2. Few women in Salesforce architect roles

Women with certain Salesforce skills might fare better than those in other professions. According to a 10K Advisors analysis of LinkedIn profiles in North America, the gender breakdown of those in a Salesforce administrator position is, on average, 48% female and 52% male. In contrast, the Department of Labor reported that women hold 35.7% of computer systems analysts jobs in the U.S., while men hold 64.3% of those jobs.

But the Salesforce ecosystem is not immune to the gender gap seen in technical job markets. 10K Advisors said that 91% of Salesforce technical architect jobs, which are the highest paying of all Salesforce certified positions, are filled by males. Meanwhile, 80% of developers, the second-highest paying position, are male.

3. Plethora of open Salesforce developer positions

The low supply and high Salesforce skills demand among workers will be a challenge for Salesforce customers. 10K Advisors pointed to developer jobs in North America, where openings outpace available talent by a more than a 4-to-1 ratio. But that's not even the biggest disparity noted in the report: There are 10 job listings for every self-identified technical Salesforce architect.

For businesses using Salesforce technology, the struggle to find workers with the necessary skills could put Salesforce initiatives at risk. "Without the appropriate knowledge and guidance, Salesforce programs are more likely to accumulate technical debt, require future rework and never realize their full potential," the report said.

"It's not good to have that imbalance," Hamm said. "But Salesforce recognizes that."

Hamm said Salesforce is addressing the gap through Trailhead, its free education and training website for Salesforce career growth. Trailhead users numbered more than 1 million as of September 2018. This offering is different from Salesforce certification, an annual fee-based testing process. Several recent studies showed that, once professionals obtain a certification of expertise in at least one of eight technical and product categories to boost career growth, they're all but guaranteed to earn higher pay. It's not yet known whether companies will continue to prefer certified workers over those trained in Trailhead or if the talent shortage will lead them to hire more Trailhead graduates.

10K Advisors tweet on tech jobs and Salesforce growth

4. Salesforce freelancers becoming a go-to resource

In the meantime, companies don't necessarily have to turn to large consultancies to meet the Salesforce skills demand. The gig economy is providing skilled Salesforce freelancers who don't require full-time benefits and only charge half or two-thirds of what a Salesforce consulting partner charges, 10K Advisors said. Still, companies should proceed with caution when testing the freelance waters. While many freelancers are skilled, experienced workers, others are not as skilled and are unproven.
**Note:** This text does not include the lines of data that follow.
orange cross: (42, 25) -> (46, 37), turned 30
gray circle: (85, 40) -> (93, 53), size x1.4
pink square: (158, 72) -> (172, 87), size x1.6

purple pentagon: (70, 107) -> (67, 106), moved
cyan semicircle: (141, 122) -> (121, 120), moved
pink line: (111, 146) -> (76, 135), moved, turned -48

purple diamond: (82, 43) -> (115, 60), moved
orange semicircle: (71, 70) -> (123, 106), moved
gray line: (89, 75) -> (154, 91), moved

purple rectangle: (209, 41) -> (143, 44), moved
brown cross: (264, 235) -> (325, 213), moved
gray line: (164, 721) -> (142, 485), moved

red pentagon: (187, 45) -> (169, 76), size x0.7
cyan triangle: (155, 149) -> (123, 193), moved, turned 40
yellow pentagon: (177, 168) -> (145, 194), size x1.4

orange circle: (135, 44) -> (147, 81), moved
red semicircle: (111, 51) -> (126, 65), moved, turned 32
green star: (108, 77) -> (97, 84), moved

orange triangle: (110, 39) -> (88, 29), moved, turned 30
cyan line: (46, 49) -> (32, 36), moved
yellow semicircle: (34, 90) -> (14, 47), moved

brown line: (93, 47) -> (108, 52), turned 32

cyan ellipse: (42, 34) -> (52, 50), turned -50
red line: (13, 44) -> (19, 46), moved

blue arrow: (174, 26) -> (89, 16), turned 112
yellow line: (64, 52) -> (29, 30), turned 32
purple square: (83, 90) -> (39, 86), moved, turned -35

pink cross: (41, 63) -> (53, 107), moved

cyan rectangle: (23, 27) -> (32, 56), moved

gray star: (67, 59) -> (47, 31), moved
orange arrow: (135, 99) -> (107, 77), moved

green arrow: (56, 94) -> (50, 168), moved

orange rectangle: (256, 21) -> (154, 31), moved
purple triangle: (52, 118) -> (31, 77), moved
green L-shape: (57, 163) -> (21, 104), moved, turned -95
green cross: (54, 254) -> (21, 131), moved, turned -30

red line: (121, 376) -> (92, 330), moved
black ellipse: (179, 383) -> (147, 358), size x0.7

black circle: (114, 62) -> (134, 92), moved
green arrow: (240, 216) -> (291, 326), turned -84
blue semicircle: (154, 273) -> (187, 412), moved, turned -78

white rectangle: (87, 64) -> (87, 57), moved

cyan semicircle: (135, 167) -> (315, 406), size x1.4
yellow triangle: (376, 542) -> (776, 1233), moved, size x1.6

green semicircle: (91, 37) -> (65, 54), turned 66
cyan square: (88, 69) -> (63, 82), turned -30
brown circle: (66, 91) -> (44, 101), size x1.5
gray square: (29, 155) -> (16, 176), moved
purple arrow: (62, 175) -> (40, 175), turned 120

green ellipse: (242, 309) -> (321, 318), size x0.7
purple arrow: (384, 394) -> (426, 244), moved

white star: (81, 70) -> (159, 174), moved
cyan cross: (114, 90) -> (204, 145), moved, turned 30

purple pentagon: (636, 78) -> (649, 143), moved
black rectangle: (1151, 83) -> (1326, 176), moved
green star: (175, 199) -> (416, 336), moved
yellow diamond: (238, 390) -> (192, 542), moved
And perhaps in a nod to its own services, 10K Advisors also reviewed the benefits of hiring talent brokers. These middlemen connect companies of all sizes to a vetted roster of freelancers, in addition to providing project management and other services typically offered by consultancies. No matter which approach companies take, the 10K Advisors report emphasized that companies need to understand the Salesforce skill demand is high, and talent isn't growing on trees. So, they must plan accordingly.